My fingers tighten on her waist, and as if having a bucket of ice water tipped over her head, Zoey stiffens in my arms. She pulls away and violently shoves against my chest, forcing me back a step as she stares at me in horror, her fingers pressed against her swollen lips.

Her chest heaves as my brows furrow, confusion sweeping through me. “What’s wrong?” I question, inching toward her. Did I hurt her? Push her too far?

“No,” she says, holding up a hand and halting my progression, fury flashing in her eyes. “Not like this.”

“Like what?”

She scoffs, and I watch as she tries to figure out the overwhelming emotions coursing through her body. “After everything,” she breathes, the fury morphing into sadness. “After all the hurt you caused over the past three years, you think you get to just walk in here and kiss me as though I still belong to you? You can’t keep doing this to me. You either want me or you don’t, but you can’t have both.”

“Zo,” I say, trying to step toward her again, only she holds up her hand to deny me.

“The next time you kiss me,” she says, her hands shaking again. “It better be because you’re mine and I’m yours.”

I stare at her, horror blasting through me at the idea of her pushing me away. “I’ve always been yours, Zoey.”

“No, you haven’t been mine in a long time. You’re barely a figment of my imagination.” I see the exact moment her heart falls out of her chest and shatters on the ground between us. “I want something real with you, not this almost there bullshit. I’m not doing this sneaking around thing where you get to push me away and then have me when it’s convenient. You’re either all in or all out.”

“Zo—”

“Don’t,” she tells me, pulling out of my reach, tears spilling from her eyes and tormenting my already shattered soul. “I don’t want to hear how you can’t, how you’re hurting and drowning in a sea of guilt and darkness, because I am too . I’ve been hurting since the day Linc died, and I needed you. You were the one person who could have eased that ache inside me, and you weren’t there. You made me suffer alone, Noah. You broke me, and now you want to waltz back into my life, thinking you can slide right back into place. That’s not how this works.”

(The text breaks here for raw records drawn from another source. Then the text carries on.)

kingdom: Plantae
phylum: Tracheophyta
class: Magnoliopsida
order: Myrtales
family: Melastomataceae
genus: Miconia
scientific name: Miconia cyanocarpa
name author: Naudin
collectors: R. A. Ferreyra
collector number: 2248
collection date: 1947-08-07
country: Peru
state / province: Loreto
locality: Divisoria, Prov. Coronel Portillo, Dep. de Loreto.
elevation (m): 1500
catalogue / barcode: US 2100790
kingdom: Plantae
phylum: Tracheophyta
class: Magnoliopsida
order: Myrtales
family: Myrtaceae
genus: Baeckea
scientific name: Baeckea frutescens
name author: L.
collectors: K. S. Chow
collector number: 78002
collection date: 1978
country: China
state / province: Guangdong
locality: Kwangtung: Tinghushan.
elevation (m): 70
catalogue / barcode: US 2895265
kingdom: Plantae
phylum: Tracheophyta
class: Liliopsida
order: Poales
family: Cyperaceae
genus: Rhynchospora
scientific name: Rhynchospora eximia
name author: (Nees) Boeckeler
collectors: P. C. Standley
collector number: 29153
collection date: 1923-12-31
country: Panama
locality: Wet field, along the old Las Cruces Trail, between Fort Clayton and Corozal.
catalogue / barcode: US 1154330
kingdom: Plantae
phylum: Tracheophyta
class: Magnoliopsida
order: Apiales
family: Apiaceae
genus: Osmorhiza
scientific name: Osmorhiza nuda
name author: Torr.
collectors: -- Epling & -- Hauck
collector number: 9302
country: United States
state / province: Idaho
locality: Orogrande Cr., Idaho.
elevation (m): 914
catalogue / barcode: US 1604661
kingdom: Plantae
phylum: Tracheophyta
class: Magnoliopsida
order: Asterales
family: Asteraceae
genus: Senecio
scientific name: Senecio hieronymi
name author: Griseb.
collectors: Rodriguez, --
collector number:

She pauses, tears pouring from her eyes as she holds my stare, unaware of just how deeply I’m crumbling inside. “I want you to come back to me, Noah. I want it more than anything, but only when you’re ready to really let me in.”

Unable to keep the distance, I step into her, pulling her straight back into my arms as she buries her face against my chest. I hold her there, my hand knotted into her hair as she falls apart. “I promise, Zozo,” I whisper, closing my eyes as the agony claims me. “I want to give you everything you deserve, and I have a lot to make up for. I know you feel like I’m not yours anymore, and that’s on me, but you have to know that I’ve never stopped belonging to you. It’s always been you, Zo.”

“It hurts,” she whispers against my chest.

I hold her tighter, my hand roaming up and down her back. “Give me your pain, Zo,” I murmur, hating myself for everything I’ve put her through and vowing that I will never make her feel this way again. “Let me take it away.”